The five-story building that houses Jelly Roll’s Goodnight Nashville venue hit the market at $100 million, the Nashville Business Journal reported, citing marketing materials from CBRE, which is handling the sale.
The 31,000-square-foot mass-timber structure at 209 Broadway opened in February and quickly became one of the street’s top performers, said CBRE’s Gaither, who’s listing the property alongside Nick Goss, Kevin Hurley and Matt Karempelis.
The asking price equates to $3,193 per square foot.
The price “is essentially replacement cost but with the benefit of a long-term lease with annual increases,” Gaither said.
The property is owned by BB Broadway, an affiliate of Franklin-based Alpha Development, which paid $20 million for the 0.14-acre site in 2021. The parcel was previously home to Trail West Boots, a longtime Broadway retailer.

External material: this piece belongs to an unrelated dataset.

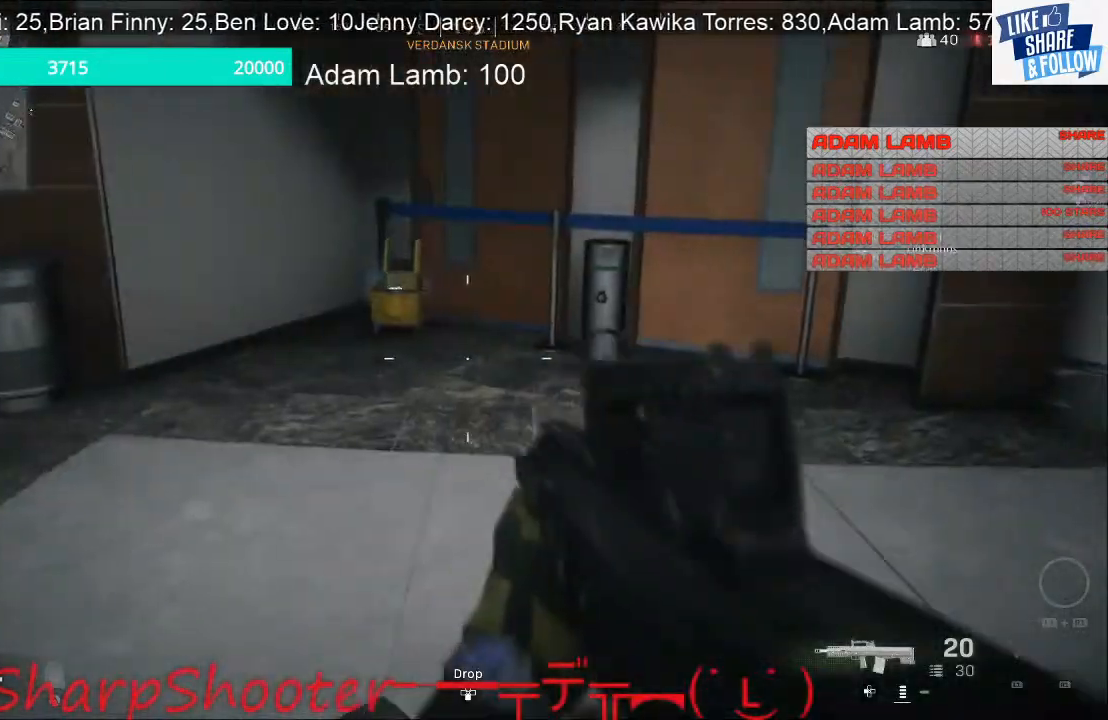
{"buttons": [], "left_stick": "up", "right_stick": "down", "events": [[400, "right_stick", "down"]]}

Alpha partnered with Phoenix-based Evening Entertainment Group and Nashville native Jelly Roll to transform the site into a sprawling honky-tonk, originally planned as the group’s Bottled Blonde concept before shifting to a collaboration with the chart-topping country-rap artist last year.
The building’s interior is designed for spectacle. It features a main bar, live music stage, and a signature lighted skull suspended over the first-floor dining area. A spokesperson for Goodnight Nashville confirmed the bar will continue operating regardless of a sale, noting the real estate deal wouldn’t affect day-to-day business.
The listing joins a string of record-setting property plays on Lower Broadway, where prices have surged to the highest per-square-foot levels in Nashville.
In August, the building housing Jack’s Bar-B-Que sold for $15 million, or roughly $4,206 per square foot, setting a corridor record. Meanwhile, JBJ’s Nashville — the tallest bar on Broadway — is on the market for $130 million, or $3,536 per square foot.
CBRE’s team is also marketing the Basin Alley Building, home to Nashville Underground, for $79 million, part of the flurry of listings gauging investor appetite for new-build entertainment properties downtown.